## SOURCE PASSAGE
Make Love! The Bruce Campbell Way
- Author: Bruce Campbell
- Illustrator: Craig "Kif" Sanborn
- Language: English
- Genre: Comic novel
- Publisher: St. Martin's Press
- Publication date: May 26, 2005
- Publication place: United States
- Media type: Print (Hardback & Paperback) & Audiobook
- Pages: 320 pp
- ISBN: 978-0-312-31260-2
- OCLC: 58975874
- Dewey Decimal: 813/.6 22
- LC Class: PS3603.A465 M35 2005

= Make Love! The Bruce Campbell Way =

2005 novel by Bruce Campbell

Make Love! The Bruce Campbell Way is a comedy novel written by actor Bruce Campbell. The novel is written in the first person and involves real life celebrities such as Richard Gere, Renée Zellweger, and Mike Nichols; however, it is fiction. On the jacket of Make Love! The Bruce Campbell Way the author states, quote: Is it an "autobiographical novel"? Yes. I'm the lead character in the story, and I'm a real person, and everything in the book actually happened except for the stuff that didn't.

It was first published on May 26, 2005, and is a satire of celebrity memoirs.

==Plot summary==
Make Love! The Bruce Campbell Way begins with an excerpt from an email that Bruce Campbell received from Barry Neville from St. Martin's Press in regard to a book, Walk this Way, that he was attempting to write. The email expresses the publisher's disinterest in that book, but a desire for Campbell to work on a different project. Upon calling Barry Neville, Bruce is presented with the idea of writing a relationship book. Bruce feels he cannot approach the concept, since he does not see himself as an authority on the subject and feels his editor has a false impression of his mastery of relationships.

## RAW DATA
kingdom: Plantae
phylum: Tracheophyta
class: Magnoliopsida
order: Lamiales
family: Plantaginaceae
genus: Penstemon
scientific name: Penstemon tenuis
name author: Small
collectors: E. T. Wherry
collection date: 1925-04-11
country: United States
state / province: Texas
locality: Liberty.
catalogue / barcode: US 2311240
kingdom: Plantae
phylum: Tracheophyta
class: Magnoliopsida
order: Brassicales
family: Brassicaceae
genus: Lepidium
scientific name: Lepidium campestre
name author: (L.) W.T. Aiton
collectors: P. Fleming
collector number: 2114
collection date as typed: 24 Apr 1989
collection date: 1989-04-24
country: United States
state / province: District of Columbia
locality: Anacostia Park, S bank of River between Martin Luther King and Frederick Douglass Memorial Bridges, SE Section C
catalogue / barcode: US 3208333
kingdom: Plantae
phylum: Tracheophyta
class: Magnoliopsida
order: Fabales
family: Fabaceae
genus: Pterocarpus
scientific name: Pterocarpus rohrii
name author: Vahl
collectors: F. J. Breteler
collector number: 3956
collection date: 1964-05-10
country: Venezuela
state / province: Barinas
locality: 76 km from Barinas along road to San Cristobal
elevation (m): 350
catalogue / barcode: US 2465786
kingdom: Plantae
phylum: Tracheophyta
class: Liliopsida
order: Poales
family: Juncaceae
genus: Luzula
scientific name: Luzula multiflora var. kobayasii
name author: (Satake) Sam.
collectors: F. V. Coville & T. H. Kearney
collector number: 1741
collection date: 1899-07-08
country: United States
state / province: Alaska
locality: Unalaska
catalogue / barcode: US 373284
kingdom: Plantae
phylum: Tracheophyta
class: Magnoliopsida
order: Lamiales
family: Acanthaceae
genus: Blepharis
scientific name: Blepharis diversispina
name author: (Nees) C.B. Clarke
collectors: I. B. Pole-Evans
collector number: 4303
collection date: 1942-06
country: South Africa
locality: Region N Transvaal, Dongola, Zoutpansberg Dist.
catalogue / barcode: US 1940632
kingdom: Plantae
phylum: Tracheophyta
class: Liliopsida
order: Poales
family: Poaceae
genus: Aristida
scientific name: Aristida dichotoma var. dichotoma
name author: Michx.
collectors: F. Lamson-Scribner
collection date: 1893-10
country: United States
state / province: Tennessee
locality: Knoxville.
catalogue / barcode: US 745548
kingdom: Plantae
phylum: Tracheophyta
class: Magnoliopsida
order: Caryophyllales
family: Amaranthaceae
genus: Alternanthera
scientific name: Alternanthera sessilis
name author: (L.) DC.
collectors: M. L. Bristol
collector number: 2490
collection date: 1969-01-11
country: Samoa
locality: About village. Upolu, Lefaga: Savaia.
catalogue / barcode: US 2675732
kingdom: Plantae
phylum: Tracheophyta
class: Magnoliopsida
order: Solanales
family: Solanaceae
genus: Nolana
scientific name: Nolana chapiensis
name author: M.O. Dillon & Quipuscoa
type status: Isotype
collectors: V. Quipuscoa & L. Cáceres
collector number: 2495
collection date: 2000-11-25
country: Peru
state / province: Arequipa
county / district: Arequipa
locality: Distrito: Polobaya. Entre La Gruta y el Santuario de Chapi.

## REQUIREMENTS
Please write the next part of the article on the novel Make Love! The Bruce Campbell Way, beginning right after its final sentence. The records have nothing to do with the text about the novel.

## RESPONSE TO THE EXERCISE
He is contacted by his acting agent Barry about a potential role in a Richard Gere/Renée Zellweger romantic comedy titled Let's Make Love, written by Kevin Jarre, directed by Mike Nichols, and produced by Robert Evans. Bruce jumps to the conclusion that the role is a small, insignificant part, but he finds out that his role is in fact a large part as the wise-cracking doorman. Bruce goes to New York City and auditions for the role, then gets the role despite the fact he was not the first, second or last choice; others considered included Johnny Depp, John Cusack, Billy Campbell, Gary Sinise, John Malkovich, and Robert Patrick. From this point, Bruce tries to do research for his role. He first tries being a doorman at the Waldorf-Astoria Hotel, where he has an encounter with Colin Powell that does not end well.

Make Love! The Bruce Campbell Way continues to follow Bruce Campbell through his trials and tribulations with the movie. He goes to a gentleman's club, supposedly to learn how to be a true Southern gentleman, but instead finds it to be no more than a strip club and gets shot for portraying himself as someone else while there. Bruce also makes a trip out to see a friend about relationships, but finds his friend to be nothing more than a sleaze who takes advantage of his clients.

By the end of the book, Bruce is fighting to keep his role and seeing Let's Make Love sliding from an A-list movie to a B-list movie supposedly due to the B movie actor curse caused by Bruce Campbell.

==Images==
Make Love! The Bruce Campbell Way uses many original images created by graphic artist Craig "Kif" Sanborn in order to both illustrate Campbell's narrative and to provide supplemental humor, including an image of a surveillance van with "Ordinary Parked Van, Pay No Attention Just Keep Doing What You Are Doing, Speak Clearly & Audibly" printed in large letters on its side.

==Audiobook==
The audiobook was produced as a comedy album, rather than a traditional audiobook, with a cast of actors performing the dialogue, and Campbell arranged a deal with a record label, Rykodisc, to distribute the album, rather than a book publisher. The album was released on six compact discs on June 14, 2005.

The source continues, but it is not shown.